Hypereosinophilic syndrome (HES) encompasses a rare group of disorders, defined by persistent elevation of eosinophilic granulocytes in the peripheral blood or in tissue, with a lack of other explanations for the eosinophilia, and the presence of associated end-organ damage.

The rarity of HES adds to the difficulty of data centralization and true numbers indicating prevalence and treatment are lacking for the Netherlands.

Aim

We performed a retrospective analysis of HES patients in the South-West of the Netherlands with regards to primary HES diagnosis, presenting symptoms, complications, age, sex, and comorbidities. We further aimed to elucidate the role of cardiac involvement in morbidity and mortality, and to analyze the effects of the treatments given to patients and to report outcome.
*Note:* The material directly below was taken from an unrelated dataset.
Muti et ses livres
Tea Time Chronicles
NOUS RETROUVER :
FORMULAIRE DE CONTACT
Furthermore, we aimed to characterize (L-)HES patients in terms of T-cell populations, and analyze the frequency of normal or aberrant T-cell phenotypes as well as the frequency of clonal T-cell populations.

Methods

Retrospective analysis was performed on all patients who were referred to our institution for a HES FISH from the years 2000 to 2020.
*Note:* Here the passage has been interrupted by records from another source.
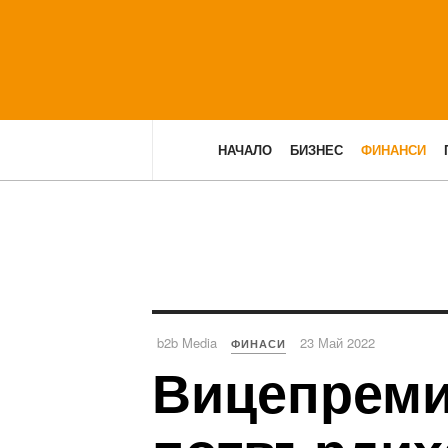
НАЧАЛО
БИЗНЕС
ФИНАНСИ
b2b Media
23 Май 2022
ФИНАСИ
Вицепреми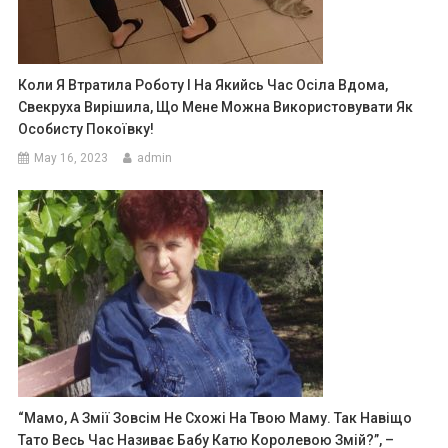
Коли Я Втратила Роботу І На Якийсь Час Осіла Вдома,
Свекруха Вирішила, Що Мене Можна Використовувати Як
Особисту Покоївку!
May 16, 2023
admin
“Мамо, А Змії Зовсім Не Схожі На Твою Маму. Так Навіщо
Тато Весь Час Називає Бабу Катю Королевою Змій?”, –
Medical records of patients in the aforementioned HES FISH list were analyzed to retrieve the following information: primary diagnosis, associated conditions, organ involvement, presenting symptoms, age, sex, co-morbidities, cardiac involvement, treatment received, T-cell immunophenotyping, TCR rearrangement analysis, mortality, and outcome.

Results

349 patients were referred for a HES FISH test within our institution. Medical records of 130 of these patients were available for data collection and analysis. 82 (63%) of these patients had received HES as a primary diagnosis while 48 (37%) patients had an alternative diagnosis to explain their eosinophilia. Of these 130 patients, 6 (5%) patients had the 4q12 deletion resulting in the FIP1L1-PDGFRA fusion gene (table 1).

Symptoms at presentation were highly variable and manifested in any organ system. The pulmonary (67, 52%), constitutional (59, 45%), dermatologic (55, 42%) and gastro-intestinal (35, 27%) systems were most frequently affected. This was followed by ENT (30, 23%), cardiac (28, 22%), neurologic (23, 18%) and rheumatic symptoms (21, 16%).

Of the 82 HES patients, 14 (17%) patients had cardiac involvement in varying degrees.

In terms of non-steroidal treatment, 22 (26%) patients were on hydroxycarbamide, 18 (21%) on interferon, 17 (20%) on imatinib, and 19 (22%) on anti-IL5 agents (i.e. mepolizumab, benralizumab). Anti-IL5 treatment was the most effective treatment (74%), followed by imatinib (39%), hydroxycarbamide (23%), and interferon (17%). It should be noted that imatinib was also administered to patients who did not have the FIP1L1-PDGFRA fusion gene. Imatinib was 100% effective in the 6 patients with the fusion gene, and 33% effective in the 12 patients without the fusion gene (p = .308). Interferon had the highest rate of intolerance (30%), followed by hydroxycarbamide (28%).

We found concordance between sensitive T-cell phenotyping and TCR gene analysis with PCR in L-HES patients, while (mostly small) clonal T-cell populations were found by PCR in non L-HES patients.

Conclusion

In this cohort study, we present a comprehensive dataset to characterize a group of patients diagnosed with HES. This study adds to knowledge concerning HES patients with regards to clinical presentation, cardiac morbidity, mortality, advanced diagnostics including cellular and molecular techniques, treatment used, treatment efficacy, and clinical outcome.